Tout d’abord, sur Facebook dont j’aime l’interactivité et qui facilite tellement l’échanges d’infos, de bonnes adresses et de trucs indispensables, j’ai trouvé Faceroots. Une plateforme d’échanges alternative, créative et décroissante. Malheureusement, l’auteur du profil (qui tient le blog OSTAL Té Veh!) a décrété que Facebook devenait trop dangereux:

F.B qu’il sera bientôt nécessaire de quitter –> prochainement en bourse, vente des profils, possible collabo des gouvernements répressifs, fichage commercial, etc..

et l’a dès lors abandonné en l’état.  Mais comme les internautes ont énormément publié avant la défection de l’auteur, on y trouve somme d’informations, de références et d’adresses internet utiles. Dont:

  • Raffa Le grand ménage semble lui aussi avoir fini sa course (apparemment en octobre 2009), mais comme il est encore accessible, c’est bon à prendre. Et on peut toujours y télécharger le livret de 56 pages de Recettes écologiques et économiques pour l’entretien de la maison.
livret
  • Ou encore Trucs de grand-mère. Dommage que le site soit fouillis (et je suis polie), les fautes de français suffisamment nombreuses pour être remarquées et la pub omniprésente car on peine à voir le réel contenu du site, à savoir:

De l’astuce perdue au truc quasiment magique en passant par le bon vieux remède, TrucsDeGrandMere est là pour nous aider à retrouver et partager ces trucs, astuces et remèdes, souvent économiques et écologiques, qui nous aident au quotidien.

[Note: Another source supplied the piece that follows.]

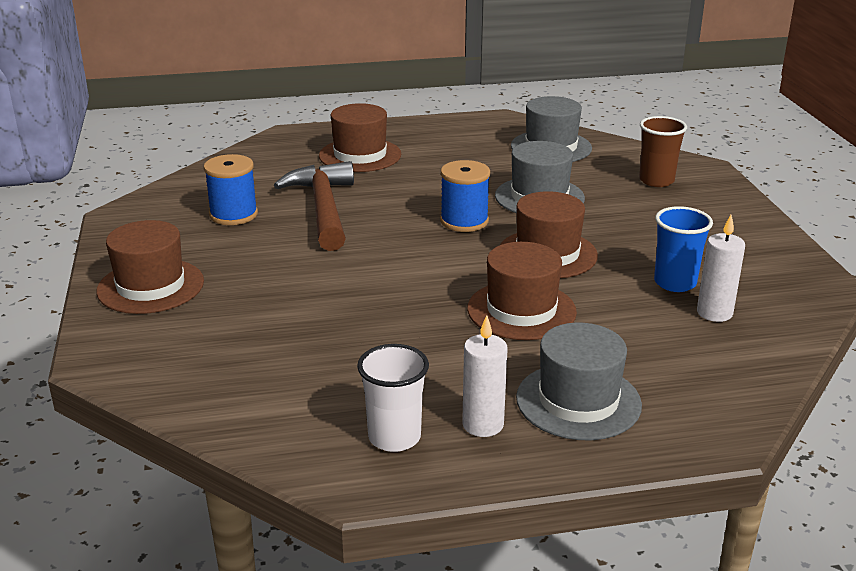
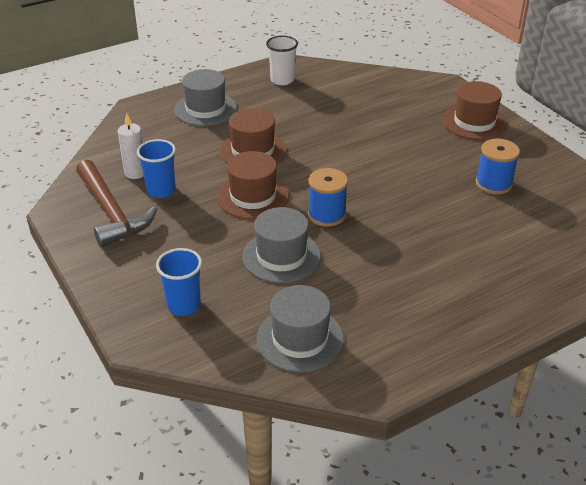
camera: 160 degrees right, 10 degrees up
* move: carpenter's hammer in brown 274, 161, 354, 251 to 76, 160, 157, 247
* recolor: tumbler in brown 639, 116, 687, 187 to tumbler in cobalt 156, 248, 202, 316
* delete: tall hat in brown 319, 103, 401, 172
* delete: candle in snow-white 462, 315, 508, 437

Mais bon, si on passe comme chat sur braise sur ce fait légèrement agaçant, c’est toujours bon à prendre ce genre de site. Perso, j’adore l’idée de cette astuce-ci (pas testée évidemment, pensez donc!):

Si on n’a plus de déodorant après la douche, il suffit de couper un bout de concombre et de passer la tranche sous les aisselles et les pieds. C’est un excellent déodorant naturel qui ne laisse pas d’odeur.